[Texto fornecido]:
—————
Não é nem pode ser nossa intenção diminuir as forças de Espanha, nem escurecer a grandeza de sua potência, tão conhecida do Mundo todo e tão temida e reverenciada de seus inimigos e invejada de seus êmulos. Mas é força que ela e nós confessemos que são maiores os poderes de Deus, e que, assistida deles, a desigualdade de Portugal pode resistir e prevalecer contra Espanha, como lhe tem resistido e prevalecido em tantos anos.
                Dizem as fábulas, com significação não fabulosa mas verdadeira, que quando Páris houve de ferir mortalmente o impenetrável corpo de Aquiles, uniu o deus Apolo a mão de Páris com a sua e ambas juntas dispararam a seta fatal. Comparado o braço de Páris com o de Aquilles, mão por mão e braço por braço, mais forte é o de Aquiles; mas comparado o de Aquiles com o de Páris, acompanhado de Apolo mais forte é o de Páris. Não foi só a espada de Gedeão a que com tão poucos soldados venceu os exércitos dos Madianitas, mas a espada de Gedeão maneada pelo seu braço e pelo de Deus, juntamente: Gladius Domini et Gedeonis. Contra a espada de Gedeão naturalmente parece que haviam de prevalecer os exércitos madianitas; mas contra a espada de Gedeão e de Deus, nenhum poder humano pode prevalecer. Não peleja Castela só contra os exércitos de Portugal, mas contra o Senhor dos exércitos.
                No dia memorável da restituição de Portugal (ou fosse milagre ou mistério), é certo que a imagem de Cristo crucificado despregou publicamente o braço as portas daquele santo português que tem por graça própria sua recuperar o perdido. Contra o braço estendido de Deus, que força dá que possa prevalecer, nem ainda resistir? Este é aquele braço onipotente, que tira os poderosos do trono e levanta a ele os humildes ou os humilhados, como fez naquele dia. Grande glória é de Portugal ter em seu favor o braço de Deus; mas não foi menos honra e autoridade de Castela, que fosse necessário o braço de Deus a Portugal para se libertar da sua sujeição.
                Menos que o braço e menos que toda a mão de Deus, bastou para livrar o povo de Israel do poder do grande rei Faraó o dedo de Deus. O dedo de Deus é este — lhe disseram os seus sábios: Digitus Dei est hic. E verdadeiramente foi grande dureza de entendimento imaginar Faraó que podiam prevalecer seus exércitos contra um dedo da mão de Deus, quanto mais contra toda a mão. Assim lho remoqueou Moisés, quando escreveu aquela história: Induravit Dominus cor Pharaonis, regis Egypti, et persecutus est filios Israel, at illi egressi erant in manu excelsa.
                Notem muito estas últimas palavras os reis e seus conselheiros: At illi egressi erant in manu excelsa. Se a mão do Altíssimo é a que assistiu aos libertados, quando eles saíram do cativeiro, em vão se cansa Faraó em tirar carruagens, cavalarias e exércitos contra eles, senão é que o juízo divino os leva ao Mar Vermelho e os chama lá alguma oculta fatalidade. Bem se viu neste caso, tão horrendo, quão gravemente se ofende Deus de que ninguém presuma cativar a quem ele liberta.
—————
[Trechos dos dados]:
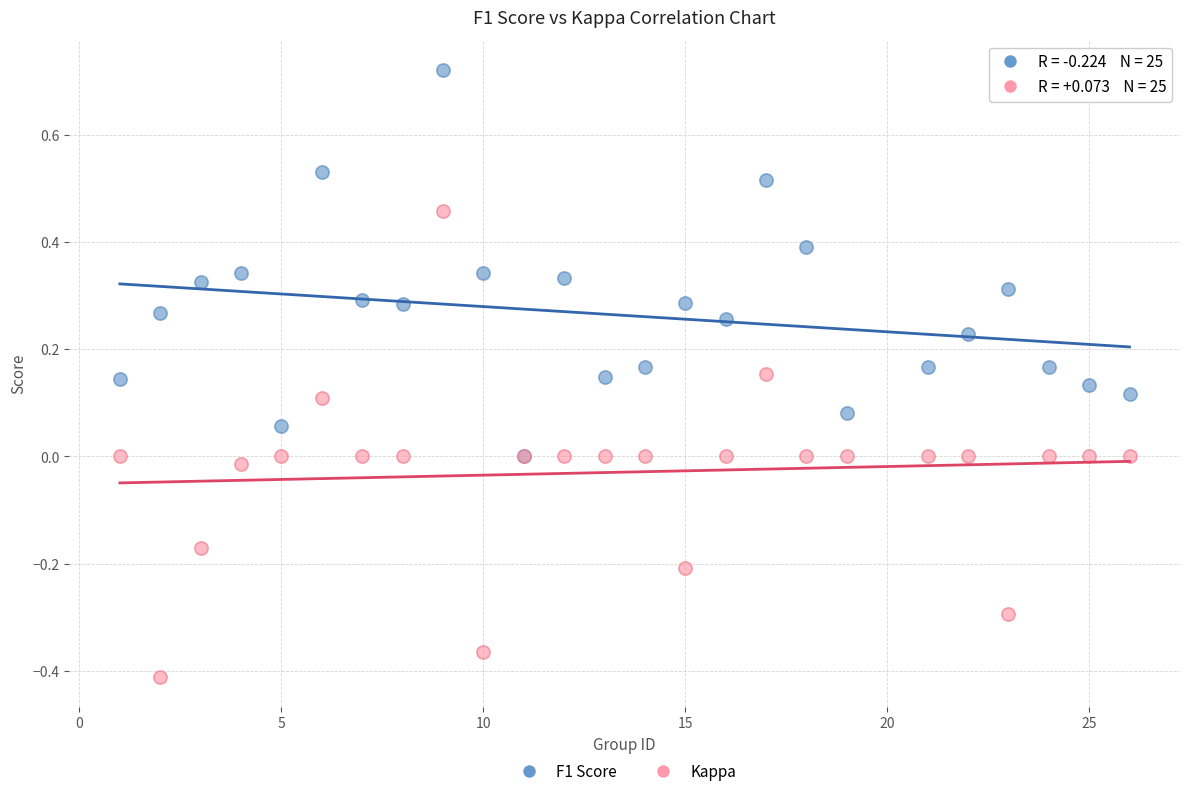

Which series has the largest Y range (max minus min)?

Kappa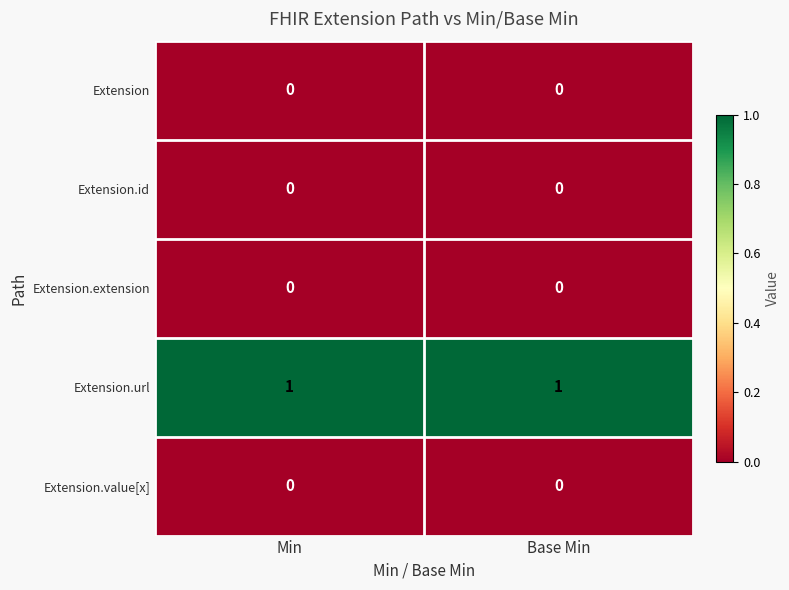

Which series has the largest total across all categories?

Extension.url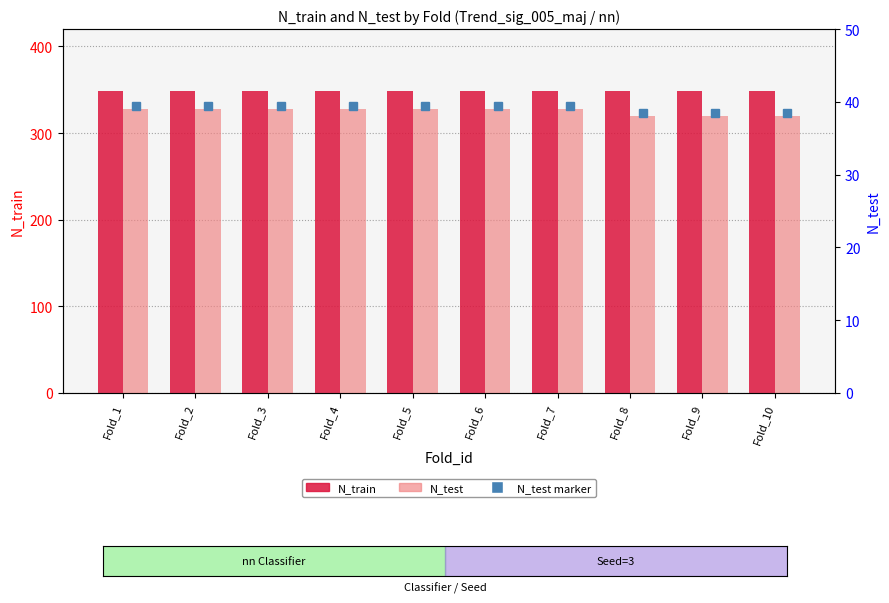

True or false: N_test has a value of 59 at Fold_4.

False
—————
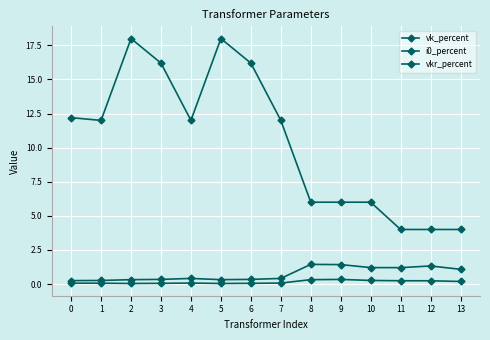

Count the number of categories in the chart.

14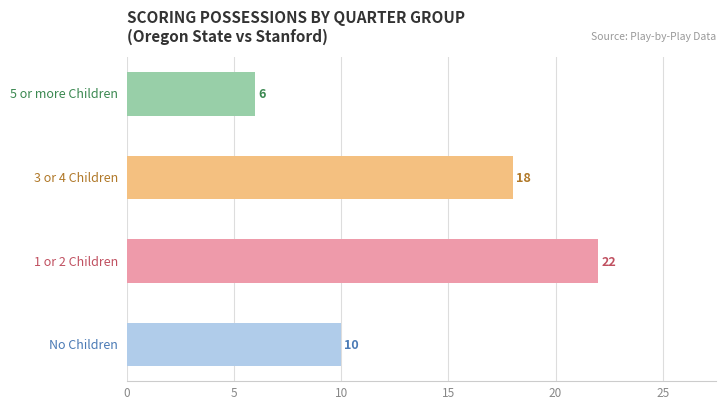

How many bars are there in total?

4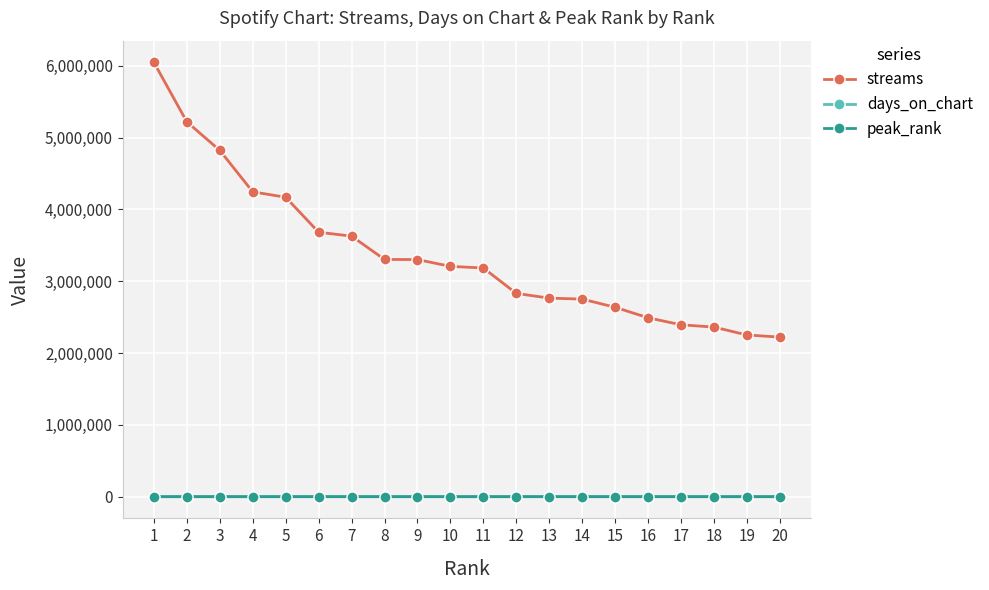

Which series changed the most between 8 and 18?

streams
—————
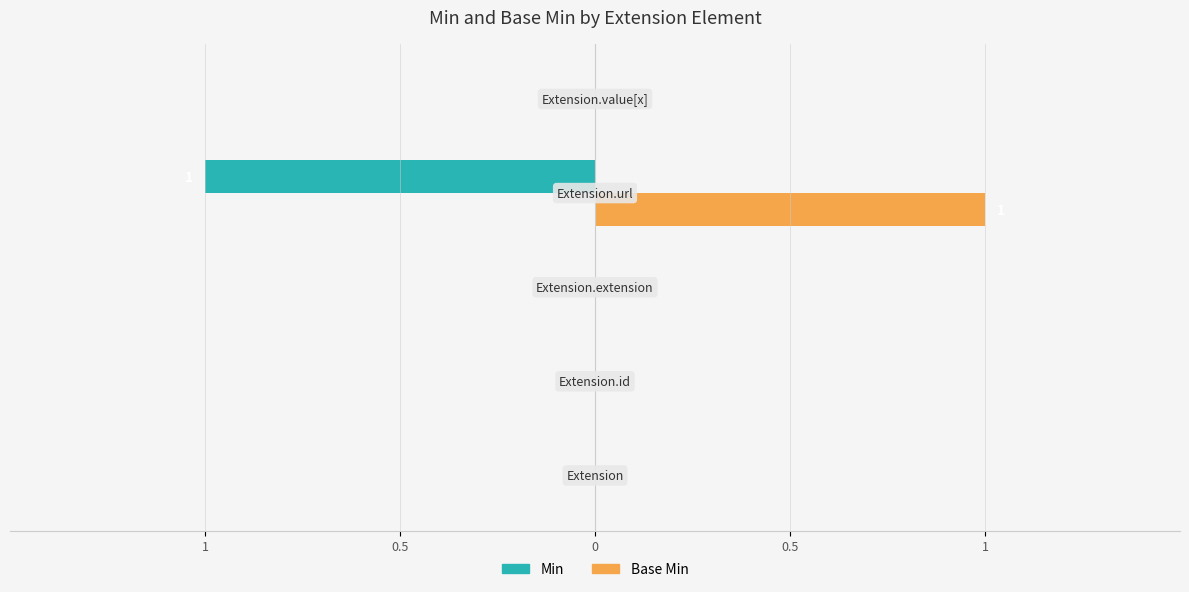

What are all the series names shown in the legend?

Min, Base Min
—————
[Exercícios propostos]:
A. Segundo o texto sobre Portugal e Espanha, por que o braço de Páris foi mais forte que o de Aquiles no momento da seta fatal?
B. Repita, sem alterar nada, o trecho do texto sobre Portugal e Espanha que vai de "Não é nem pode" até "em tantos anos.".
C. Dê continuidade ao texto sobre Portugal e Espanha a partir do ponto em que ele termina.
Os dados não têm relação com o texto sobre Portugal e Espanha.

[Respostas por item]:
A. Porque estava acompanhado de Apolo, que uniu a mão de Páris com a sua. Comparados apenas braço por braço, o de Aquiles seria o mais forte.

B.
Não é nem pode ser nossa intenção diminuir as forças de Espanha, nem escurecer a grandeza de sua potência, tão conhecida do Mundo todo e tão temida e reverenciada de seus inimigos e invejada de seus êmulos. Mas é força que ela e nós confessemos que são maiores os poderes de Deus, e que, assistida deles, a desigualdade de Portugal pode resistir e prevalecer contra Espanha, como lhe tem resistido e prevalecido em tantos anos.

C.
                Desengano, Senhores meus; falemos e ouçamos como católicos. O que Deus faz, só Deus o pode desfazer; o que Ele levanta, só Ele o pode derribar. Bem sabe Castela (sinal é que o sabe bem, pois chega a o confessar, e no mesmo ano em que Portugal se havia de levantar, o estamparam assim seus escritos) bem sabe Castela (digo) que Portugal com singularidade única entre todos os reinos do Mundo foi reino dado, feito e levantado por Deus, naqueles mesmos campos e naquela mesma província onde todos os anos trabalham e batalham os homens pelo derribar, pelo desfazer e pelo tirar a quem foi dado.
                Se Deus o deu, como o podem os homens tirar? Se Deus o fez, como o podem os homens desfazer? Se Deus o levantou, como o podem os homens derribar? E se Deus prometeu que na décima sexta geração atenuada poria os olhos nela para o restituir, como há quem tanto à vista dos olhos de Deus queira triunfar sobre suas promessas e irritar seus decretos? Até a superstição dos Gentios conheceu a conseqüência desta verdade, e que os reinos fundados por um Deus, ainda quando houvesse muitos deuses, só o mesmo Deus os podia arruinar. Esta foi a teologia com que os dois príncipes dos poetas no incêndio e destruição de Tróia introduziram ao Deus Neptuno, batendo com o tridente os muros que ele mesmo tinha fundado.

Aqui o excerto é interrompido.